また、プレミアムラインの価格帯は346万2800円~384万6700円。スパーダの325万7100円~366万3000円、エアーの299万8600円~340万4500円と比べると、全グレード中で最も高い。だた、ホンダ車に限らず、他メーカーも含めた複数の販売店からは、よく「最近は買い替え時のリセール価格を考えて、車体価格がある程度高くても最上級グレードを選ぶユーザーも多い」と聞く。プレミアムラインの受注が好調な背景には、こうしたユーザー志向も影響しているかもしれない。
ミニバン1位へ返り咲きなるか
筆者の個人的な印象では、外観デザインなどは、シンプルなエアーにも十分に魅力があると思う。新型の特徴であるカタマリ感が最もよく表れている。また、大ヒットした1代目や2代目に一番近いフォルムだと感じることで、当時を知る筆者としては懐かしさも覚える。先行予約受け付け段階では、販売店に展示車や試乗車がなく、予約を入れたユーザーは、あくまで公式サイトなどの写真を見ただけだ。正式発表がなされた今、これから販売店に実車が並べば、もう少しエアーに対するユーザーの反応も変わるかもしれないが、果たしてどうなるかは今後注目だ。
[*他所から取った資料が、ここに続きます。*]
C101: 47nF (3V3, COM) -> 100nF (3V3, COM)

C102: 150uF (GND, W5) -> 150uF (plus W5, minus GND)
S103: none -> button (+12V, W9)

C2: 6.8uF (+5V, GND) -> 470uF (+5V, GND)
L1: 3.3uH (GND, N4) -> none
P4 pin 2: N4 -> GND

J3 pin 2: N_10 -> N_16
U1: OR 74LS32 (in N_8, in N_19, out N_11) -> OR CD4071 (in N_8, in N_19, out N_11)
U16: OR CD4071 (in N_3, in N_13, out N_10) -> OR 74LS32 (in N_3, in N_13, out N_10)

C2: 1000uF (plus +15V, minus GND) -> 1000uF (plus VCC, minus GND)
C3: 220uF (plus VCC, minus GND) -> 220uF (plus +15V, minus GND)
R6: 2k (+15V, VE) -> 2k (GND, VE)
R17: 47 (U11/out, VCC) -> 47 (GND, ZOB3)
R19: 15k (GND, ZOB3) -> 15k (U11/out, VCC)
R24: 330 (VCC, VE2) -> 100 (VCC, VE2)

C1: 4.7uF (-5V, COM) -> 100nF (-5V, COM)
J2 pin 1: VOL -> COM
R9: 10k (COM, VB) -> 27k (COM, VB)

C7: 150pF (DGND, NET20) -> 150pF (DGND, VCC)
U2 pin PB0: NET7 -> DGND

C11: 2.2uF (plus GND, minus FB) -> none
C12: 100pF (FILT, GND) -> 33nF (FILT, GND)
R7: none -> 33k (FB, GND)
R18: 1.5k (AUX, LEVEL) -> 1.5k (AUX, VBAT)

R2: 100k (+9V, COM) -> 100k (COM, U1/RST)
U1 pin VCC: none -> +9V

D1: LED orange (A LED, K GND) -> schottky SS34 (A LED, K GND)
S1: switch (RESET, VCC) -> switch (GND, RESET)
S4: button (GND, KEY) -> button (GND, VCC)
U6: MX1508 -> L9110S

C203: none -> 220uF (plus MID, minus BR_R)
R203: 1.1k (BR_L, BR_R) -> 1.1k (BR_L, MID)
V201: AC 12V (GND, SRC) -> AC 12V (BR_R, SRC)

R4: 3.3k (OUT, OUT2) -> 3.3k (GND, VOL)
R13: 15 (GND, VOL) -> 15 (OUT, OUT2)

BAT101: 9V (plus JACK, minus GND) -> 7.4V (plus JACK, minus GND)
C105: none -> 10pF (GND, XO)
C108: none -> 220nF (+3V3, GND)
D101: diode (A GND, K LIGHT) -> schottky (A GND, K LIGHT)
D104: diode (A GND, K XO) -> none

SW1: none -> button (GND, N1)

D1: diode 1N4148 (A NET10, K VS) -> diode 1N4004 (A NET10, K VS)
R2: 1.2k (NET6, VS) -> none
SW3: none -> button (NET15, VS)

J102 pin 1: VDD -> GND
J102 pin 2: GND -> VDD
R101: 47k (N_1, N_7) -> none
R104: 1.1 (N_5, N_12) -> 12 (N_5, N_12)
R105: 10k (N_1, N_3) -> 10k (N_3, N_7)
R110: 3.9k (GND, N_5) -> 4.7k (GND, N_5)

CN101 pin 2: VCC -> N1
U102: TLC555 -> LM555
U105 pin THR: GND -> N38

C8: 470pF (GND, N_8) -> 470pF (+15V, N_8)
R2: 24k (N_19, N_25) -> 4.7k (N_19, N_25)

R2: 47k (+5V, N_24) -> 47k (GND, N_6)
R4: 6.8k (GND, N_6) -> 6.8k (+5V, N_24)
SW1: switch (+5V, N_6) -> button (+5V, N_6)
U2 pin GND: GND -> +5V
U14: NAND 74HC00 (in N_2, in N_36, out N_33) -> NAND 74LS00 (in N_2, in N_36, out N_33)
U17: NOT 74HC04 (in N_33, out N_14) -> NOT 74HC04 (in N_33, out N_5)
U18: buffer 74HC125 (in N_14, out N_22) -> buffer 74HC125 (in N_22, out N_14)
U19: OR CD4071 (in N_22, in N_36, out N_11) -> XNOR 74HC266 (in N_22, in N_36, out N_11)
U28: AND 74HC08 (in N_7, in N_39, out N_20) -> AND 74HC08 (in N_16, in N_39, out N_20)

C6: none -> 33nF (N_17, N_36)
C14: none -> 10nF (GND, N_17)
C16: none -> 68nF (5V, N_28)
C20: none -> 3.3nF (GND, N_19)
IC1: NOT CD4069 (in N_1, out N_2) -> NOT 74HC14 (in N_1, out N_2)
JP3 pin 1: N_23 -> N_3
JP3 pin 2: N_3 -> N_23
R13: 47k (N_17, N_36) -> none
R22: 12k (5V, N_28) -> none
ホンダのミニバンは、最上級モデルの「オデッセイ」が生産終了となり、現在販売されているのはコンパクトサイズの「フリード」とステップワゴンのみだ。他メーカーにも競合モデルが多く、熾烈な競争を繰り広げる同ジャンルで、新型ステップワゴンに市場が今後どのような反応を示すのが、とても興味深い。果たして、ホンダの思惑どおり、かつての「ミニバン1位」という王座へ返り咲けるのか、正式発売となったこれからが正念場だ。